Has anyone looked at the HTTPS web interface used for streaming and show transfers between boxes to see if it has the heart bleed bug? If so we may be able to glean some more information on how the streaming protocol works.

I will probably double post this to the more read forum.

Rick


----------



## eboydog (Mar 24, 2006)

I doubt it, the heatbleed issue is with OpenSSL which is a common add on part of e-commerce sites and not the encrypted ttls interface of the Tivo. And even if it was, you Tivo is local to your home network and unless a hacker has gained access to the internal home network, they would be targeting your PC were you might be logging into things like email and online banking. There isn't a lot of sensitive data involved with your Tivo box it's self shy of your MAK. As long as your Tivo isn't accessible directly on the Internet, there shouldn't be any reason to worry. 

If I understand correctly, the reason for SSL encryption on the Web interface is to keep the recordings transfers more secure so one can't circumvent the recordings encryption, while the .Tivo file are encrypted, the enterface to transfer them requires a secure http interface too.


----------



## telamon (Mar 29, 2008)

I think what he means is that if the Tivo HTTPS port is vulnerable to Heartbleed, in theory you could recover the private key for the SSL encryption and use it to decrypt traffic for two Tivo boxes streaming to each other so that things like pyTivo could be improved.

I tested my Premiere 4 running the 20.4.1 software and it's not vulnerable on TCP 443.

I thought folks had figured out a way to man in the middle the SSL traffic before by faking the DNS and using self-signed certs? But then again I've not kept up with these things in a long time.


----------



## wmcbrine (Aug 2, 2003)

telamon said:


> I thought folks had figured out a way to man in the middle the SSL traffic before by faking the DNS and using self-signed certs? But then again I've not kept up with these things in a long time.

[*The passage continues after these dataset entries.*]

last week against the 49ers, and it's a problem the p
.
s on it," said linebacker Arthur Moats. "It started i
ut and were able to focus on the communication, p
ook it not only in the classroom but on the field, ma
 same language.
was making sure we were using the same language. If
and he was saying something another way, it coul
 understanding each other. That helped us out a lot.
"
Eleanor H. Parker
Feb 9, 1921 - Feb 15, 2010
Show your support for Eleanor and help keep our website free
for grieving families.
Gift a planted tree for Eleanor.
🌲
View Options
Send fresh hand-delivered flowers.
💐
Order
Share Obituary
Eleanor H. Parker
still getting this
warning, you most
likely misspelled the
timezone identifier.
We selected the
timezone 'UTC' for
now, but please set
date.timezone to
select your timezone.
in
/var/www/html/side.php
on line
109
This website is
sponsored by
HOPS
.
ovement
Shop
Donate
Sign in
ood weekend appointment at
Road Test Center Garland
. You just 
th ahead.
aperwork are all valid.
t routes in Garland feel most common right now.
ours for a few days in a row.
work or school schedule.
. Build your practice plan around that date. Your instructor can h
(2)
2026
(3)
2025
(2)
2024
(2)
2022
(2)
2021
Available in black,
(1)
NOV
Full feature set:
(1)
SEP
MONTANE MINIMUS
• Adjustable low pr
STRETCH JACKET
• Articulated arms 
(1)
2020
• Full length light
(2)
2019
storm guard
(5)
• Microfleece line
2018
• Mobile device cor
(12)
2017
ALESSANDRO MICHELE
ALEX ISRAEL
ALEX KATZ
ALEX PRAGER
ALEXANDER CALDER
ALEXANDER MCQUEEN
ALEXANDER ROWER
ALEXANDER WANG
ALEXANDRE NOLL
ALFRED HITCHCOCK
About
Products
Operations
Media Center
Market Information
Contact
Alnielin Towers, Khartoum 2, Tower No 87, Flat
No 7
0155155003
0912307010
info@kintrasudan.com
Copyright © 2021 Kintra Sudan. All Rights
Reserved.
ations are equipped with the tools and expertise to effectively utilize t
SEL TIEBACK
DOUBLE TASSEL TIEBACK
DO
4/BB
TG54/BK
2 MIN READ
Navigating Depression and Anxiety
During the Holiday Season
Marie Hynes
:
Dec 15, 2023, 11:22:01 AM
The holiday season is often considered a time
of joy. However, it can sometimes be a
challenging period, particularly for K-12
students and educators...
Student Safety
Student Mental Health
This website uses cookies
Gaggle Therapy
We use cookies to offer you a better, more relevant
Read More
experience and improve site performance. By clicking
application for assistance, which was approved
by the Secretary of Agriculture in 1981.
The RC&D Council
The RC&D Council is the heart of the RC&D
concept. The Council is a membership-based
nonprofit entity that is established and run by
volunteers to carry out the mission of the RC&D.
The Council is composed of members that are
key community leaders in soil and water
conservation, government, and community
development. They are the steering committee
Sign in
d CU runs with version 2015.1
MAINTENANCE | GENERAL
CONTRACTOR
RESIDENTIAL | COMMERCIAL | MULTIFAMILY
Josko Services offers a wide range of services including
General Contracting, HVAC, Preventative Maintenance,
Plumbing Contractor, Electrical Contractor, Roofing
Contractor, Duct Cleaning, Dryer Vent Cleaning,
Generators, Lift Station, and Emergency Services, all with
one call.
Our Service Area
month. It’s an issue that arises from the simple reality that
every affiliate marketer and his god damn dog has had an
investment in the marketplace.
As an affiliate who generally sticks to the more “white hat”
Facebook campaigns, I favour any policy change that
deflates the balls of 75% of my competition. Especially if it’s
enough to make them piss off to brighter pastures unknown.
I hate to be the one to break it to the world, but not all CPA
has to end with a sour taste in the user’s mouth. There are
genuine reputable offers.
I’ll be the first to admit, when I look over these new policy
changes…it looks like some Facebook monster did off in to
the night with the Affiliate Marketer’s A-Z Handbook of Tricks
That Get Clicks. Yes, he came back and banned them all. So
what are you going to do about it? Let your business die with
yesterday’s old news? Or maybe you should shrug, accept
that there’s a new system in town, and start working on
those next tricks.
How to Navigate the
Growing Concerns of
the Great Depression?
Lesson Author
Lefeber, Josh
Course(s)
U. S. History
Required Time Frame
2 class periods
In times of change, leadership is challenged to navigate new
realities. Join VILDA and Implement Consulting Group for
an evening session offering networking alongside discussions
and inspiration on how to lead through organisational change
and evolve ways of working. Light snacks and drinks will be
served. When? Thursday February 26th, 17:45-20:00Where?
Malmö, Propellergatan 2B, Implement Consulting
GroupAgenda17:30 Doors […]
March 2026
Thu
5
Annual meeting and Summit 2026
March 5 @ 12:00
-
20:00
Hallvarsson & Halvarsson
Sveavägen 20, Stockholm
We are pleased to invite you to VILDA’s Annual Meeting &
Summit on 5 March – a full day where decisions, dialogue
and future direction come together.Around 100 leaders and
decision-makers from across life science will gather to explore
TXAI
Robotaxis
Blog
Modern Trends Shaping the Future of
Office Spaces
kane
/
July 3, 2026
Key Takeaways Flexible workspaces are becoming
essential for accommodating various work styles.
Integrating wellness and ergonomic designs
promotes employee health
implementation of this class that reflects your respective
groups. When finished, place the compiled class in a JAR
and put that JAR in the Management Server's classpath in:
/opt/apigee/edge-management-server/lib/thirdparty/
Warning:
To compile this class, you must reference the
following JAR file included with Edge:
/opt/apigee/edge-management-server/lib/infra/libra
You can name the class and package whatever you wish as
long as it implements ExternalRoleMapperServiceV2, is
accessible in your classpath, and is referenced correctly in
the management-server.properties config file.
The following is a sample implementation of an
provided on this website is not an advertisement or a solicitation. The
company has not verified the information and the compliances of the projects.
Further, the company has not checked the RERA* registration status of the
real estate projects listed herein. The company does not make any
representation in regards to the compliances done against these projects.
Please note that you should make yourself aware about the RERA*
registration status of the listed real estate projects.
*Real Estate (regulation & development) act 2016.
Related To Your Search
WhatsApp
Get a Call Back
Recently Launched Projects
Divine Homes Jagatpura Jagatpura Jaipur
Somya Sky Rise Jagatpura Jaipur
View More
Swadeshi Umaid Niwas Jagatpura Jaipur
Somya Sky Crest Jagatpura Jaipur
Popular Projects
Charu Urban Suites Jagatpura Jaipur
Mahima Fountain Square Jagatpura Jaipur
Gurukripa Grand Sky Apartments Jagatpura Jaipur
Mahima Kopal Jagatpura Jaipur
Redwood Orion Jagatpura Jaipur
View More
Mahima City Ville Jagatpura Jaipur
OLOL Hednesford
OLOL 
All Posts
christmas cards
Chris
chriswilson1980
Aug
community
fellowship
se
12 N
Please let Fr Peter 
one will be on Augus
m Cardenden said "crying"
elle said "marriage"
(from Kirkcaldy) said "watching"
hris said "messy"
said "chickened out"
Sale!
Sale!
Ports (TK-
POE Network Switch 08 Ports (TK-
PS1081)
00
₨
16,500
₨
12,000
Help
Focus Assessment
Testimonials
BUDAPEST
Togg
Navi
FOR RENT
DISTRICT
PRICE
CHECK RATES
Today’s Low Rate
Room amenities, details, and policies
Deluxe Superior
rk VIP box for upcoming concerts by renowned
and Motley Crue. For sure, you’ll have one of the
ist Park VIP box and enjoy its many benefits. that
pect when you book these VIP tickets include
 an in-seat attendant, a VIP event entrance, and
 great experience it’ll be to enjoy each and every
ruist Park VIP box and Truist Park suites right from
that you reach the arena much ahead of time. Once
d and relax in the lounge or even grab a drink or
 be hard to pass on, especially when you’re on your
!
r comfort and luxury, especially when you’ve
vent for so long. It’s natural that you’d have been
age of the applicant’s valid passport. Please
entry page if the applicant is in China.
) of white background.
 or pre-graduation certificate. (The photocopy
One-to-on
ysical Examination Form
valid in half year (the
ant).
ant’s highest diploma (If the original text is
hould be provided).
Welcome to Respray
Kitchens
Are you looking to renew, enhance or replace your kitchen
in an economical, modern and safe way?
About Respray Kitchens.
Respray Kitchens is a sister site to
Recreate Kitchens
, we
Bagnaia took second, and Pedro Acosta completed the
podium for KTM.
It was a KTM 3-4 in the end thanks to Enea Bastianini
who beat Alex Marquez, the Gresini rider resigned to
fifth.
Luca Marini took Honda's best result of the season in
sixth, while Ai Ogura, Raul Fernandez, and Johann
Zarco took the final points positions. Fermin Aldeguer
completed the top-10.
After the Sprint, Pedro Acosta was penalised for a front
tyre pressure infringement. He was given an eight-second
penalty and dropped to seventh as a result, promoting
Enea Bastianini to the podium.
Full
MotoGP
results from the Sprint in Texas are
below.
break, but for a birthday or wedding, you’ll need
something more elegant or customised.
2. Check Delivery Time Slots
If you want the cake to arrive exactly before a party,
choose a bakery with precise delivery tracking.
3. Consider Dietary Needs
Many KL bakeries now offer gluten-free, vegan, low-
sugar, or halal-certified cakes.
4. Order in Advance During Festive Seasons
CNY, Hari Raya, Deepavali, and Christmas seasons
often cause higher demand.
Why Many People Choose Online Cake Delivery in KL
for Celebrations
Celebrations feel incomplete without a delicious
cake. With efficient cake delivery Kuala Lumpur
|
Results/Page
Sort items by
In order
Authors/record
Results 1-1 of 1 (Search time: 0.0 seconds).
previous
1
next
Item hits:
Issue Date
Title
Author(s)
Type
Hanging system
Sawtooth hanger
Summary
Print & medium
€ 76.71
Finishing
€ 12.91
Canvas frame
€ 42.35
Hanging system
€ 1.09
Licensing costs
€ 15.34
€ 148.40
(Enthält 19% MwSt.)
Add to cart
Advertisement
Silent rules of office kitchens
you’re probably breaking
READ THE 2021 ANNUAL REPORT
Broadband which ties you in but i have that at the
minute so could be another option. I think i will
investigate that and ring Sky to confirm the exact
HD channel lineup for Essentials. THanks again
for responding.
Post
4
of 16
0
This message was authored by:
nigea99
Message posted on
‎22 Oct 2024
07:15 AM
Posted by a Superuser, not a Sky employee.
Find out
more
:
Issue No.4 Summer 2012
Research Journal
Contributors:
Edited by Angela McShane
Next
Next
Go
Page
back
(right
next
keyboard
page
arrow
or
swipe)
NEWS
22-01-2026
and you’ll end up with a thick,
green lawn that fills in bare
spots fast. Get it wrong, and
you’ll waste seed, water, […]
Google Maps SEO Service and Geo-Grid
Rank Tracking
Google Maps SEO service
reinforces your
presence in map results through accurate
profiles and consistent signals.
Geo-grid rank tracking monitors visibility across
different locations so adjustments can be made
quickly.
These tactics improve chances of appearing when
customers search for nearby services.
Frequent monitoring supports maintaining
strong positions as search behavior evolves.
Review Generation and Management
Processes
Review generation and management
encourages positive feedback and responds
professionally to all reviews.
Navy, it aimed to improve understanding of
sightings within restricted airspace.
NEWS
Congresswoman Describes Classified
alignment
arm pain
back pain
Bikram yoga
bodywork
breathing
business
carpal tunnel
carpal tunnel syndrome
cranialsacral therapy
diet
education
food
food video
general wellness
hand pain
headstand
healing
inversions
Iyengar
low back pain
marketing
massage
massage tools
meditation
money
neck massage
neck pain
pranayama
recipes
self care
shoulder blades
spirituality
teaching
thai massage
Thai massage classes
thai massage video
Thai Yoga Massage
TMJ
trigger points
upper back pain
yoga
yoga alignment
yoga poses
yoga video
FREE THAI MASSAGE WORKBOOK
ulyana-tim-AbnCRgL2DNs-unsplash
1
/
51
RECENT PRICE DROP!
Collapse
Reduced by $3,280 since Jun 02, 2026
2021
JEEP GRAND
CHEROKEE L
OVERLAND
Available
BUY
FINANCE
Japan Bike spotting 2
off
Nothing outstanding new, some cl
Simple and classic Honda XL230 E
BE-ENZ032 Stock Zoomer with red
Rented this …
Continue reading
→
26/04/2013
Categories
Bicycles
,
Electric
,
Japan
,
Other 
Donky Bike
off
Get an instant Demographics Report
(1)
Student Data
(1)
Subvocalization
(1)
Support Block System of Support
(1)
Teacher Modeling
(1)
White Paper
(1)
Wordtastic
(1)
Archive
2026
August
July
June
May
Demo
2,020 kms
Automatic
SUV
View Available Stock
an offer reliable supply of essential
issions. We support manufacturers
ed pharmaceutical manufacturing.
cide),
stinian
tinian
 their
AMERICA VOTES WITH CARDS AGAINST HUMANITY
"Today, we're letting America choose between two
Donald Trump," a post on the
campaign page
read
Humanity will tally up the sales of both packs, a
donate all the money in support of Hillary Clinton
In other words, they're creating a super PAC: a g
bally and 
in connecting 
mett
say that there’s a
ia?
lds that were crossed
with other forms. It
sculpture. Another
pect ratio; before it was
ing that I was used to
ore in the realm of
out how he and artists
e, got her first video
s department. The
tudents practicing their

Yeah, at least a couple people have done it, but they never explained the process in enough detail for me to replicate it. :/ That's down to me, I suppose... I used to be quite the hacker, but I've clearly gone rusty.


----------



## Worf (Sep 15, 2000)

With heartbleed you don't need self-signed certs. You extract the private key from the server and you can MITM using the original cert. And that's all you need - you can imitate the server once you have the private key.


----------



## rfryar (Feb 15, 2008)

telamon said:


> I think what he means is that if the Tivo HTTPS port is vulnerable to Heartbleed, in theory you could recover the private key for the SSL encryption and use it to decrypt traffic for two Tivo boxes streaming to each other so that things like pyTivo could be improved.
> 
> I tested my Premiere 4 running the 20.4.1 software and it's not vulnerable on TCP 443.
> 
> I thought folks had figured out a way to man in the middle the SSL traffic before by faking the DNS and using self-signed certs? But then again I've not kept up with these things in a long time.


Correct, that was what I was after. Of course after I posted the question I confirmed that they do not have the bug, pity.

Thanks for the input guys.

Rick


----------